A correspondent of the Charleston News, writing from Sparta, Georgia, July, 1855, says:
 
 
 
"A large cotton factory has been in operation here about three years, but is now about being closed, and to-day will probably terminate its existence. It unpleasantly reminded us of a fate of a similar enterprise which so signally failed, after a brief career, in our own city. Why is it so? It would seem to be reasonable, at least that, surrounded with the raw material, unencumbered with the cost of transportation to Northern cities, Southern manufactories should not only compete, but successfully maintain a higher position than those so far removed from the cotton-growing region. But so it is, with few exceptions, our own Graniteville being among them."

In the "Southern Commercial Convention," which met at New Orleans, this year (1855), one of the orators distinguished himself by his splendid delivery of the following sublime passage, adapted for the occasion from the speech in the British Parliament, on taxes, which we have all seen in the "Child's First Speaker:"

"It is time that we should look about us, and see in what relation we stand to the North. From the rattle with which the nurse tickles the ear of the child born in the South, to the shroud that covers the cold form of the dead, everything comes to us from the North. We rise from between sheets made in Northern looms, and pillows of Northern feathers, to wash in basins made in the North, dry our beards on Northern towels, and dress ourselves in garments woven in Northern looms; we eat from Northern plates and dishes; our rooms are swept with Northern brooms, our gardens dug with Northern spades, and our bread kneaded in trays or dishes of Northern wood, or tin; and the very wood which feeds our fires is cut with Northern axes, helved with hickory brought from Connecticut and New York."

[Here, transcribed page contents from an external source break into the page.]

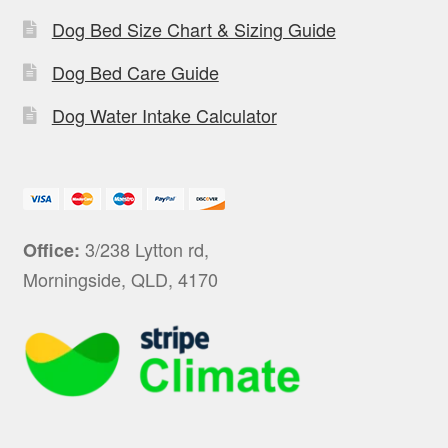
Dog Bed Size Chart & Sizing Guide
Dog Bed Care Guide
Dog Water Intake Calculator
3/238 Lytton rd,
Office:
Morningside, QLD, 4170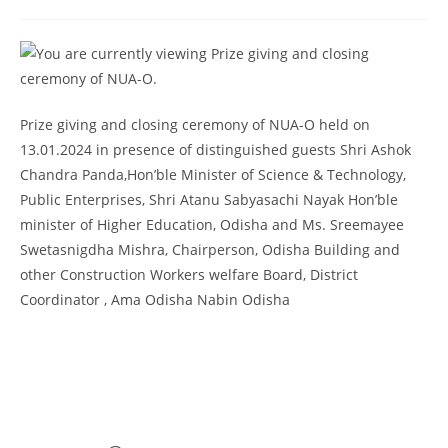
2026
Provisional selection list of all Hostels -18-07-
2026
Advertisement for Recruitment of Research
Personnel for ICSSR Research Project on Temporary Basis
Prize giving and closing ceremony of NUA-O held on
UG & PG CLC Distribution
13.01.2024 in presence of distinguished guests Shri Ashok
Chandra Panda,Hon’ble Minister of Science & Technology,
Public Enterprises, Shri Atanu Sabyasachi Nayak Hon’ble
minister of Higher Education, Odisha and Ms. Sreemayee
Swetasnigdha Mishra, Chairperson, Odisha Building and
other Construction Workers welfare Board, District
Coordinator , Ama Odisha Nabin Odisha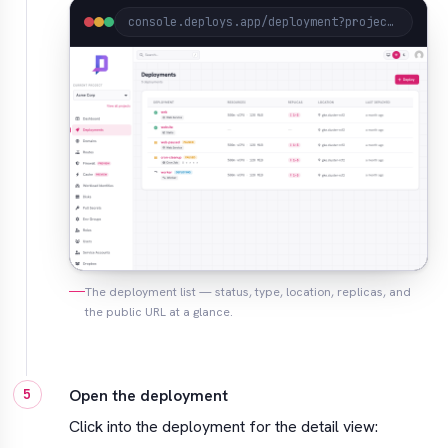
console.deploys.app/deployment?project=acme
The deployment list — status, type, location, replicas, and
the public URL at a glance.
Open the deployment
Click into the deployment for the detail view: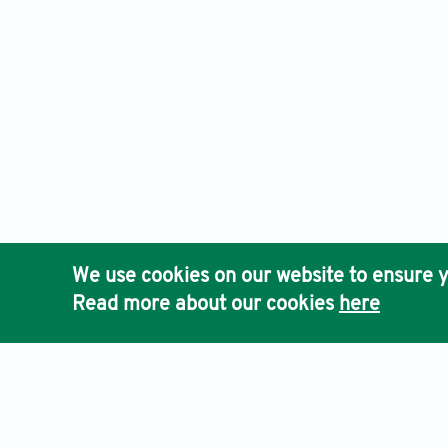
We use cookies on our website to ensure y
Read more about our cookies
here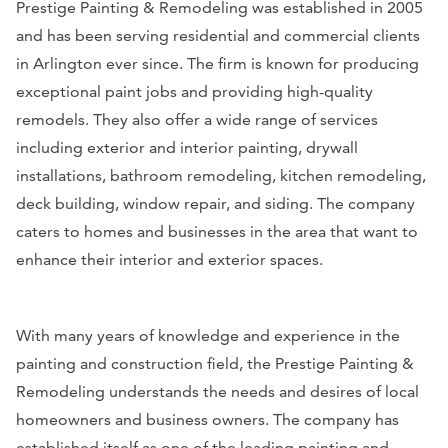
Prestige Painting & Remodeling was established in 2005
and has been serving residential and commercial clients
in Arlington ever since. The firm is known for producing
exceptional paint jobs and providing high-quality
remodels. They also offer a wide range of services
including exterior and interior painting, drywall
installations, bathroom remodeling, kitchen remodeling,
deck building, window repair, and siding. The company
caters to homes and businesses in the area that want to
enhance their interior and exterior spaces.
With many years of knowledge and experience in the
painting and construction field, the Prestige Painting &
Remodeling understands the needs and desires of local
homeowners and business owners. The company has
established itself as one of the leading painting and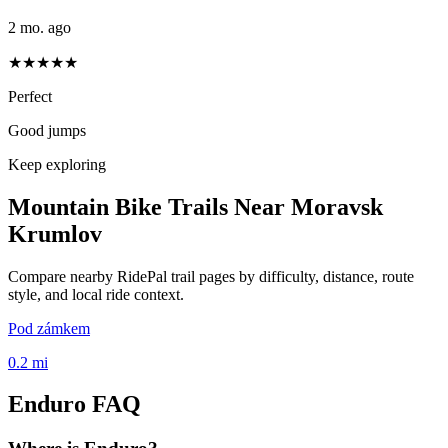
2 mo. ago
★★★★★
Perfect
Good jumps
Keep exploring
Mountain Bike Trails Near
Moravsk
Krumlov
Compare nearby RidePal trail pages by difficulty, distance, route
style, and local ride context.
Pod zámkem
0.2
mi
Enduro
FAQ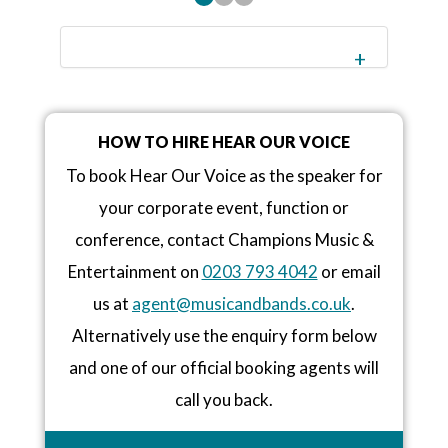
HOW TO HIRE HEAR OUR VOICE
To book Hear Our Voice as the speaker for
your corporate event, function or
conference, contact Champions Music &
Entertainment on
0203 793 4042
or email
us at
agent@musicandbands.co.uk
.
Alternatively use the enquiry form below
and one of our official booking agents will
call you back.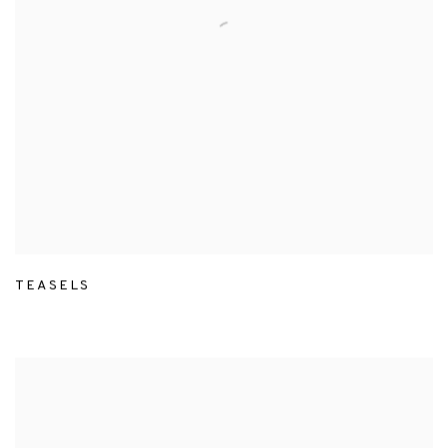
TEASELS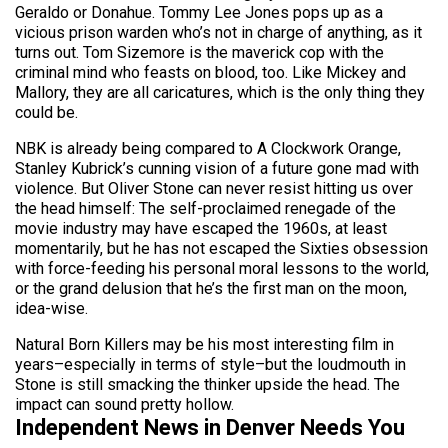
Geraldo or Donahue. Tommy Lee Jones pops up as a
vicious prison warden who’s not in charge of anything, as it
turns out. Tom Sizemore is the maverick cop with the
criminal mind who feasts on blood, too. Like Mickey and
Mallory, they are all caricatures, which is the only thing they
could be.
NBK is already being compared to A Clockwork Orange,
Stanley Kubrick’s cunning vision of a future gone mad with
violence. But Oliver Stone can never resist hitting us over
the head himself: The self-proclaimed renegade of the
movie industry may have escaped the 1960s, at least
momentarily, but he has not escaped the Sixties obsession
with force-feeding his personal moral lessons to the world,
or the grand delusion that he’s the first man on the moon,
idea-wise.
Natural Born Killers may be his most interesting film in
years–especially in terms of style–but the loudmouth in
Stone is still smacking the thinker upside the head. The
impact can sound pretty hollow.
Independent News in Denver Needs You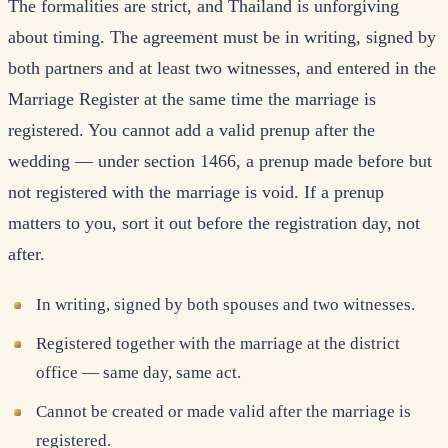
The formalities are strict, and Thailand is unforgiving
about timing. The agreement must be in writing, signed by
both partners and at least two witnesses, and entered in the
Marriage Register at the same time the marriage is
registered. You cannot add a valid prenup after the
wedding — under section 1466, a prenup made before but
not registered with the marriage is void. If a prenup
matters to you, sort it out before the registration day, not
after.
In writing, signed by both spouses and two witnesses.
Registered together with the marriage at the district
office — same day, same act.
Cannot be created or made valid after the marriage is
registered.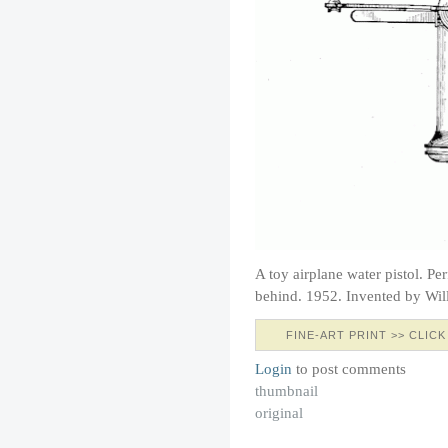
A toy airplane water pistol. Pe
behind. 1952. Invented by Wil
FINE-ART PRINT >> CLICK
Login
to post comments
thumbnail
original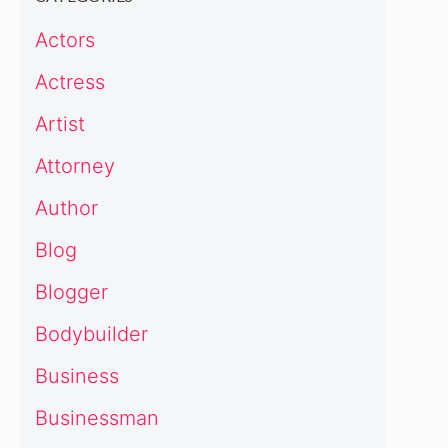
Actors
Actress
Artist
Attorney
Author
Blog
Blogger
Bodybuilder
Business
Businessman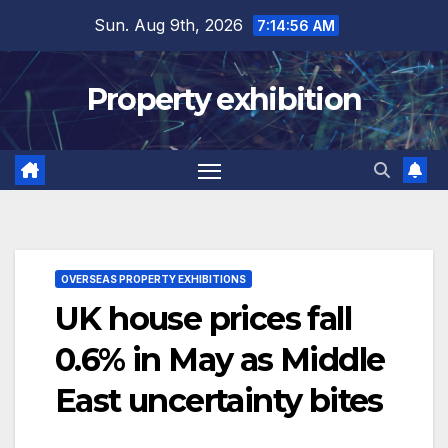
Skip
Sun. Aug 9th, 2026
7:14:57 AM
to
content
Property exhibition
OVERSEAS PROPERTY EXHIBITIONS
UK house prices fall
0.6% in May as Middle
East uncertainty bites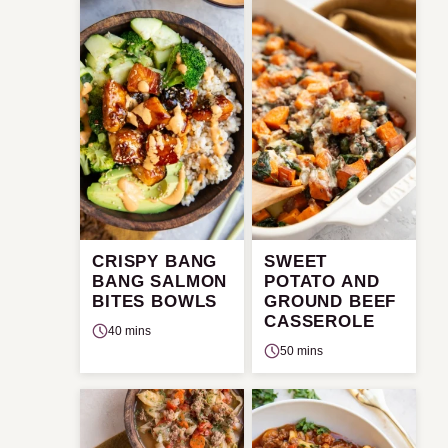
CRISPY BANG
SWEET
BANG SALMON
POTATO AND
BITES BOWLS
GROUND BEEF
CASSEROLE
40 mins
50 mins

This state of things another gentleman--who, also, thought Slavery the most economical labor-system in the world--proposed to remedy as follows:

"Resolved, That this Convention recommend to each of the Southern States to encourage the establishment of a direct trade with Europe. either by an exemption from taxation, for a limited time, on the goods imported; or by allowing the importers an equivalent drawback or bounty; or by such other mode as, to the legislators of the respective States, may seem best.

"Resolved, That to further this great object, Congress be recommended to make such appropriations for deepening the inlets to harbors, and other purposes, as may be deemed necessary."

Fifty other, at least, equally puerile propositions were gravely listened to; but not one man dared to insinuate that Slavery had ever done any harm to the South, or to suggest that anything should be done about it, except to maintain and extend it.

And to this school of statesmanship the "Democratic" party, year after year, is obliged to surrender its power.

"With men we will get money, and with money we will get men."